The tags pseudo and pseudo64 indicate that this instruction form is redundant with others listed in the table and should be ignored when generating disassembly or instruction scanning programs. The pseudo64 tag is reserved for the case where the manual lists an instruction twice, once with the optional 64-bit mode REX byte. Since most decoders will handle the REX byte separately, the form with the unnecessary REX is tagged pseudo64.

Corrections and Additions ¶

The x86spec program makes various corrections to the Intel manual data as part of extracting the information. Those corrections are described above.

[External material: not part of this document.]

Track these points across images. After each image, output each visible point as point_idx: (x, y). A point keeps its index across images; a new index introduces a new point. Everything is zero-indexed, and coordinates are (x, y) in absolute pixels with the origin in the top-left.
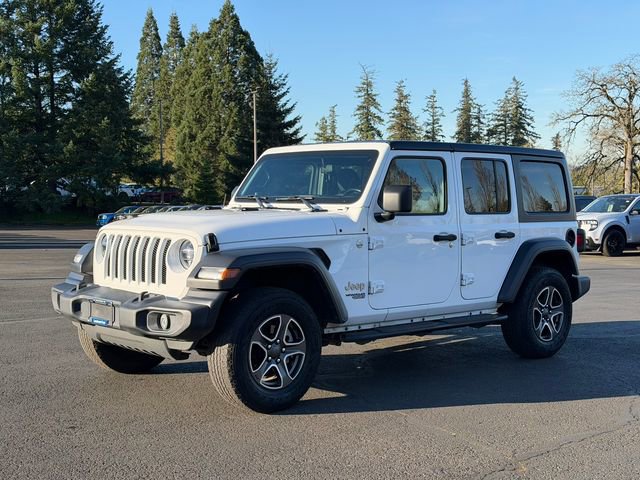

The x86spec program also adds a few well-known undocumented instructions, such as UD1 and FFREEP.

Examples ¶

The latest version of the CSV file is available in this Git repository and also online at https://golang.org/s/x86.csv. It is meant to be human-readable for quick reference and also to be input for generating tools that operate on x86 machine code.

To print instruction syntaxes introduced by the Pentium II and P6, using https://rsc.io/csv2tsv to prepare the table for processing by awk:

csv2tsv x86.csv | awk -F'\t' '$5 == "PentiumII" || $5 == "P6" { print $1 }'

The x86map program (https://golang.org/x/arch/x86/x86map) reads the CSV file and generates an x86 instruction decoder in the form of a simple byte-code program. This decoder is the core of the disassembler in the x86asm package (https://golang.org/x/arch/x86/x86asm).